Eco Farms sales director Gahl Crane says tight supply periods from Mexico have reinforced the importance of sourcing from diverse origins. Guacamole-shutterstock_256536637 – npanorama
He says there have been a lot of “ups and downs” this year for avocados but overall returns have been good for growers while supermarkets were still content with pricing and sizing.
“For us as a company we’re pretty diverse between foodservice and retail, so we have a nice balance ourselves,” he tells www.freshfruitportal.com.
“Even with Mexico being the market leader they still had some supply challenges, and California was really able to step in to fill those needs and supply supermarkets throughout the country.
“I think specifically this year it really showed the industry and specifically large retailers how important it is to have strong connections to California avocado packers and shippers due to the fact that it can sometimes be the only fruit available to pick up the flack when other countries are falling short of supply.”
More recently, he says rain has affected supply out of Mexico, and the ‘Flora Loca’ volume hasn’t been as large as expected.
“Overall it seems to be a little bit more stable but we are seeing prices going up once again,” he says.
“A few months ago we saw US$60 prices and there’s nothing that’s going to stop that happening again, which is not exactly good for the industry.”
Eco Farms also sources early season Chilean avocados from Exportadora El Parque, bringing in first shipments in the week of Aug. 15. This is not a new development for the company, but it goes to show how a diversified supply platform can pay off in tight times.
“The general [Chilean] season is used to getting started mid-to-late September, but with the particular location of these groves, most of the fruit is ready with very good dry weight.
“We brought it in early-to-mid August – this is not atypical but market conditions are a little bit different to previous years.
“We are doing what it takes to cover our chain stores and cover our retailers who have been so loyal to us and to the category.
“That’s part of our global strategy, bringing it in from Peru weekly, bringing it in from Chile; that’s par for the course for us, but for sure it’s given us an advantage to be able to offer an additional country of origin in a challenging time like this.”
The Chilean perspective
Exportadora El Parque commercial manager Cristóbal Iglesis says the start to the season has gone very well.
“We started shipping a month ago, as soon as we started to have fruit with more than 23% dry material; fruit which is in the higher parts of our fields.

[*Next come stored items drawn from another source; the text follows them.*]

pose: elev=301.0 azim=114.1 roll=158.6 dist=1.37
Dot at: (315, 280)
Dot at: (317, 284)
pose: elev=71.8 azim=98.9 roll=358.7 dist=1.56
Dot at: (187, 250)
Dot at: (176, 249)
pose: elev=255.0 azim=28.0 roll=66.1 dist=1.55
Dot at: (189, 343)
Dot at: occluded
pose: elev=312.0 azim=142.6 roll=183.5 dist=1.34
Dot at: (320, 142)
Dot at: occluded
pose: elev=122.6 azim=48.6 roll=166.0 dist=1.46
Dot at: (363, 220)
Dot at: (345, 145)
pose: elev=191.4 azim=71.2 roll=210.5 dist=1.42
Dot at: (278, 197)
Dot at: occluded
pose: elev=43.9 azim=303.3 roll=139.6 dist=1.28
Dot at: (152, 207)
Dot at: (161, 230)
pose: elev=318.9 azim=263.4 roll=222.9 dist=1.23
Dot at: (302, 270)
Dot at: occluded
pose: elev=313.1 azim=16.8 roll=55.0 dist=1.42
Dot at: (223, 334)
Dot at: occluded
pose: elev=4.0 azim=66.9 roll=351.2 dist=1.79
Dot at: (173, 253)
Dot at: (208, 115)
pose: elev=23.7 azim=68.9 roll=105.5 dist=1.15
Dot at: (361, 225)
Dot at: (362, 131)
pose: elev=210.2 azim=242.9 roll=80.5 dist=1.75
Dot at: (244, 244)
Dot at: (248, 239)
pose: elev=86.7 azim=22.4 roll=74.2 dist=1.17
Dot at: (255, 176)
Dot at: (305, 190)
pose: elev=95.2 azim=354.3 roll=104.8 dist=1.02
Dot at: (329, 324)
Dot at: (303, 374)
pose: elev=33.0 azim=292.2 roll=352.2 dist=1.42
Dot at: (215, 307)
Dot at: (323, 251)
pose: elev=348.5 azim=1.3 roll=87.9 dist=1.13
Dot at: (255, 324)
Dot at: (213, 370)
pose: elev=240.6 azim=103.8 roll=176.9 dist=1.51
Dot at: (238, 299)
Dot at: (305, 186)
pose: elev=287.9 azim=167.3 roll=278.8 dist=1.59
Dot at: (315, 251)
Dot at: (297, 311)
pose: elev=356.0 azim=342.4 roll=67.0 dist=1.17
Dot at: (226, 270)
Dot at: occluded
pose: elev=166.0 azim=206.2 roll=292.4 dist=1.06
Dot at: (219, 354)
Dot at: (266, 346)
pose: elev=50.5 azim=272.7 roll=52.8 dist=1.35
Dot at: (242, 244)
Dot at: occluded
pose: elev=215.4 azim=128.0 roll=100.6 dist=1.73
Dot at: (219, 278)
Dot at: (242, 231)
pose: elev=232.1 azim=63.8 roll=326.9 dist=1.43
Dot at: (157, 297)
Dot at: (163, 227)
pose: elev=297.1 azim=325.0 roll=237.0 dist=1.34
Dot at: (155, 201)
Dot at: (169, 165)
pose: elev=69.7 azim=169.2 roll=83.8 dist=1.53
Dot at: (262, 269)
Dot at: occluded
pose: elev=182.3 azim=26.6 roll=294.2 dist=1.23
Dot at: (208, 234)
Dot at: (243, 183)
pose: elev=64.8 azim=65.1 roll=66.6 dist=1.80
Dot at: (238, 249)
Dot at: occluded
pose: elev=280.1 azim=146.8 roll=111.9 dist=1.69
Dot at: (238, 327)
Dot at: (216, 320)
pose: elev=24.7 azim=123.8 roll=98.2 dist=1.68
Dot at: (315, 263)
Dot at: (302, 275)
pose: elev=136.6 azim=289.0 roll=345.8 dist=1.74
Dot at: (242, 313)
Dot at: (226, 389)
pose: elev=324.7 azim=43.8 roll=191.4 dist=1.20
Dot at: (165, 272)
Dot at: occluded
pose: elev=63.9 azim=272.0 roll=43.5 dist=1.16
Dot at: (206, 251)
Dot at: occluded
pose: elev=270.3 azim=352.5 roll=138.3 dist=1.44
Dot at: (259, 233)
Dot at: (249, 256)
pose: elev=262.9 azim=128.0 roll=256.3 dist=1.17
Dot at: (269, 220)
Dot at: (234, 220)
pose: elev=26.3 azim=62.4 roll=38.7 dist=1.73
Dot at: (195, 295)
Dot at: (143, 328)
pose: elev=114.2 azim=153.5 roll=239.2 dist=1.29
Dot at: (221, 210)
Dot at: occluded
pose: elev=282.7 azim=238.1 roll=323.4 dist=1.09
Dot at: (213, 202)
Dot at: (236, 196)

We began the season in week 28 with simultaneous shipments to the United States and Europe.
He says the gap in large-sized fruit supplies from Mexico was a key driver of sending earlier to the United States, mainly because the country’s Flor Loca variety was concentrated in 60, 70 and 84 counts, bringing about an “excellent trade alternative” for 36, 40 and 50 counts from Chile.
“Mexico was very concentrated in small sizes and we started with a harvest of large sizes. The trading window for our avocados was very clear,” Iglesis says.
He says spot prices are offering the best prices at the moment, but how long this will last depends 100% on Mexico.
He expects the company to export 11,000 metric tons (MT) of Hass avocados, or around 520 containers, with Europe set to receive 60-70% and the U.S. 10-20%; other destinations include Argentina, China and Central America.